Women’s undergarments throughout history are linked with women’s status, fashion and thoughts on the female form. During Ancient Greece devices were used to actually lift naked breasts out of clothing. This was in honour of fertility and the Snake-Goddess who had large breasts proudly on display. During Roman times breasts were strapped down and flattened.
Throughout history breasts were either constrained or uplifted or left loose. It was during the 16th Century that corsets first came into being – this was when it was thought attractive for the upper classes to have a flat torso and high out-thrust breasts. The corset was responsible for all sorts of ill-health and the belief of women as the weaker sex. (Constrained by tight clothing and forced into unnatural posture made fainting, flushing, breathlessness, nausea, eating disorders, bowel and gynaecological problems.
Many health professionals started warning against the use of restrictive clothing and coupled with women wanting to be more active and participate in sports a need was seen for something less constricting.
For every document you read there are of course, different people recognised as the ‘inventor’ of the first bra. There were a large number of patents granted during the 19th century from 1859 by a man, Henry S Lesher, to Marie Tucek in1893. There were also many patterns in women’s magazines so home made bras were as common as factory made.
In 1913 Mary Phelps Jacob created a bra out of silk handkerchief and ribbons to fit under her sheer evening gown. This bra was so popular she decided to patent it and although a few department stores bought some stock the business never took off. She sold the patent to Warner Brothers Corset Company for $1,500. And although her design was soon discontinued Warner Brothers went on to make over $15 million from teh bra patent over the next 30 years.
The first world war with its need for women to work in fields and factories necessitated the need for something less restricting than the corset and so the bra grew in popularity
It was Russian Immigrant Ida Rosenthal and her husband in 1922 that first noticed the need for individual sizing for bras. They also designed bras for different ages. With their main intention being to make dresses look better on the wearer. They named their company Maidenform (a play on a rivals company called ‘Boyishform’ which was still developing bras for the Flapper period where bras tended to flatten the breasts in to a more boyish figure. At the sam time health professionals realised that flattening the breasts had a negative impact on lactation and so encouraged the use of garments that supported the breast more naturally.
The early 1930’s saw the labelling of breast size from A – D, originaly by S H Camp and Comapany other companies soon followed suit but it wasn’t until the end of the 1940’s that catalogue companies stopped using the designations small, medium and larg. During the 1930’s band size was also introduced. From the 1960’s to 70’s bust size started increasing and the most commonly bought bra size in 34B to 36C. With 27% of UK sales were for D or larger.

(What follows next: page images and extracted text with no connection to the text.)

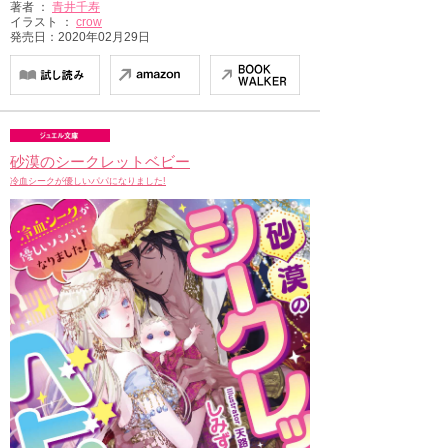
著者 ：
青井千寿
イラスト ：
crow
発売日：2020年02月29日
砂漠のシークレットベビー
冷血シークが優しいパパになりました!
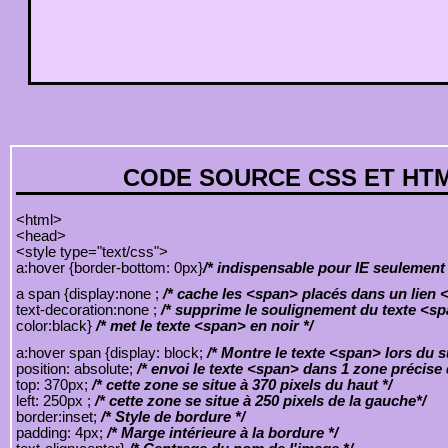
CODE SOURCE CSS ET HT
<html>
<head>
<style type="text/css">
a:hover {border-bottom: 0px}
/* indispensable pour IE seulement 
a span {display:none ;
/* cache les <span> placés dans un lien <
text-decoration:none ;
/* supprime le soulignement du texte <sp
color:black}
/* met le texte <span> en noir */
a:hover span {display: block;
/* Montre le texte <span> lors du s
position: absolute;
/* envoi le texte <span> dans 1 zone précise d
top: 370px;
/* cette zone se situe à 370 pixels du haut */
left: 250px ;
/* cette zone se situe à 250 pixels de la gauche*/
border:inset;
/* Style de bordure */
padding: 4px;
/* Marge intérieure à la bordure */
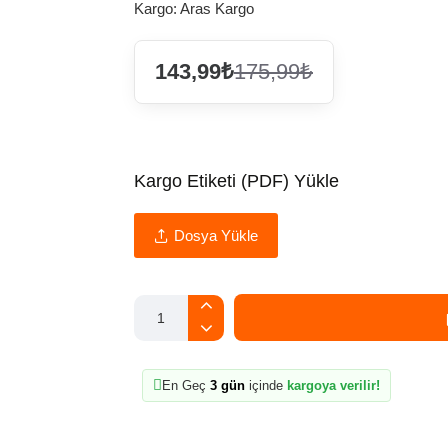
Kargo:
Aras Kargo
143,99₺
175,99₺
Kargo Etiketi (PDF) Yükle
Dosya Yükle
En Geç
3 gün
içinde
kargoya verilir!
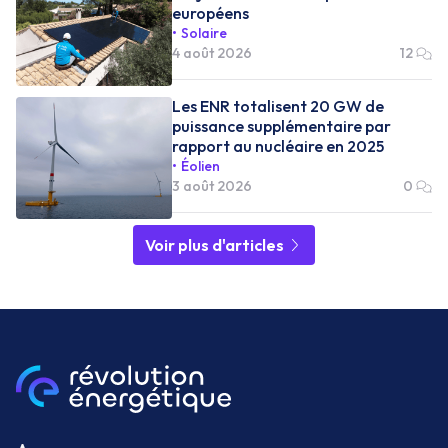
européens
Solaire
4 août 2026
12
Les ENR totalisent 20 GW de
puissance supplémentaire par
rapport au nucléaire en 2025
Éolien
3 août 2026
0
Voir plus d'articles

During the second world war with material shortages many manufacturers had to make tents and parachutes as well as bras. The government was concerned with the amount of steel used in corsets and made one of the first surveys on the number of bras a woman owned (average 1.2 bras – with housewives owning 0.8 and agricultural workers 1.9). (Now the average is 9 bras).The post war babyboom created a need for maternity and nursing bras.
The 1950’s brought a demand for different materials, patterns and styles. Bras that were more stretchy and had more padding were introduced and later mastectomy bras.
From then on bras have evolved to fit the fashion of the day – whether lifting up, flattening or with plunging necklines. Unfortunately manufacturers have started to concentrate more on fashion than on comfort , fit and functionality.
Fun bra history fact: the 1968 demonstration by radical feminists at the Mis America Pageant did not include any bra burning. “The bras were symbolically thrown into a bin” says Susan Brown Miller author of American Feminine. “At the time draft-cards were burnt and it is thought that the bra burning myth was created by a smart headline writer because it sounded insulting to the then mew women’s movement.”